Rewrite the stretch from "People who have" through "thing, they said." in the speech below, changing "bulldozed" to "rushed".

§ **Reading passage**:
###

Electricity Infrastructure Legislation Amendment Bill 2025
Mr McCORMACK (Riverina) (16:31): Last Friday in Yass I had the opportunity to sit and talk at length with three concerned advocates, Hansie Armour, Rebecca Tobin and Andrea Strong, in relation to the powerlines on huge towers that are going to go through their wonderful part of the world. There has been a lot of controversy about these powerlines and the height of the towers upon which they will sit.
These three advocates are genuine in their desires to see the lines placed underground, and had a number of cogent and reasonable arguments as to why this should be so. The thing that often concerns me when companies and organisations and, dare I say, governments put in place infrastructure that is going to affect people's vista, communities or environment is that all too often when the representative is sent out to knock on the door or to visit the farm, they come there with only scant details of the actual project.
When they come there again, it's a different person altogether. When they line up at the community forums which often happen as a result of community concerns being raised and not answered or met, again, it's a different representative. I'm not saying this is the case on this particular project, but it also bothers me greatly that these days we seem to have in this nation—particularly in New South Wales—projects placed under state-significant status.
State-significant priority supersedes all local development plans. It overrides any community concerns. It rides roughshod over what a local government or a council can do about a particular project.
Whether it's powerlines and towers, solar farms, wind turbines—you name it—it's stamped 'state significant', and locals do not get any say in that project. Generally, that project will be financed by an overseas company or a superannuation firm. They'll claim a whole heap of jobs in the construction phase, and that's all well and good—we all want more jobs.
But often these projects come at a huge cost to local people, their amenity, their views and their environment. I think something really needs to be done with the EPBC Act, with these 'state significant' projects, to say 'enough is enough'. Locals must get a say.
There has to be some consideration. What we have before us is the Electricity Infrastructure Legislation Amendment Bill 2025. It was introduced to the House, rather unexpectedly, with a view to being passed before the parliament rises.
Many people in the corridors here will be telling you that this is the last parliamentary sitting week. We saw what happened on the last parliamentary sitting day last year when Labor rushed through a whole heap of legislation. Debate was guillotined, debate was gagged and bills went through—to hell with people's local concerns.
People who have been sent here to represent their local constituents weren't able to speak on a bill. They weren't able to raise objections against a bill. Labor just bulldozed it through.
Labor, which came to office in May 2022, said it was going to be— Dr Webster: A kinder, gentler parliament. Mr McCORMACK: a kinder, gentler parliament. They would not do this sort of thing, they said.
But they did exactly what they said they weren't going to do. Not only did they do it; they did an avalanche of it. It was a tsunami of legislation being pushed through the House of Representatives and the Senate.

###

§ **Given information**:
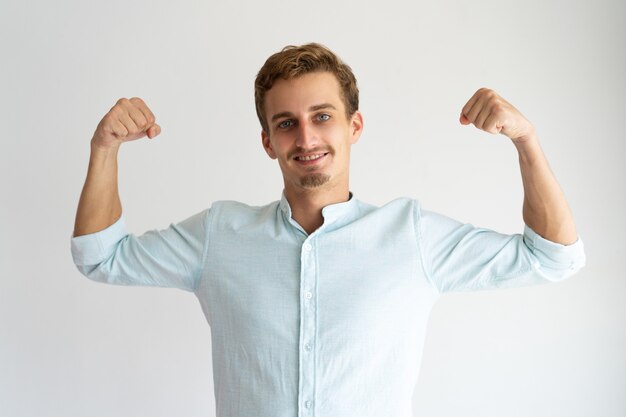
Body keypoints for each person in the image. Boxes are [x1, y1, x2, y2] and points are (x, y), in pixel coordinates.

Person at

###

§ **Exercise response**:
People who have been sent here to represent their local constituents weren't able to speak on a bill. They weren't able to raise objections against a bill. Labor just rushed it through.
Labor, which came to office in May 2022, said it was going to be— Dr Webster: A kinder, gentler parliament. Mr McCORMACK: a kinder, gentler parliament. They would not do this sort of thing, they said.